Your output should be each line from the material below that has the word "edited".
(Beginning of Records provided)
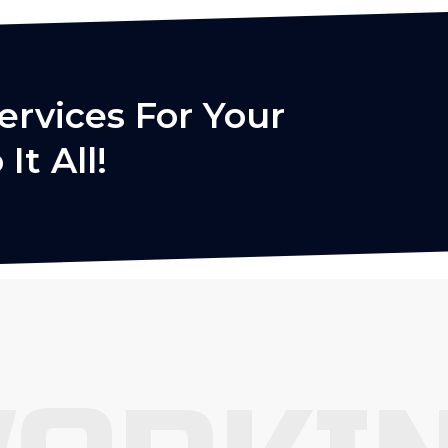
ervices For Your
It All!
(End of Records provided)
(Beginning of Records provided)
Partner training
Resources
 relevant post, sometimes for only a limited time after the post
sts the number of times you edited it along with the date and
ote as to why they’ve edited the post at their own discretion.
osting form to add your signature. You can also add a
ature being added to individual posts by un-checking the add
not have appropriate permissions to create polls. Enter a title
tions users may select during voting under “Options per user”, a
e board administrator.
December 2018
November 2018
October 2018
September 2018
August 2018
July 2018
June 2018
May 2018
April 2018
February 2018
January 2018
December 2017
(End of Records provided)
## Expected answer
sts the number of times you edited it along with the date and
ote as to why they’ve edited the post at their own discretion.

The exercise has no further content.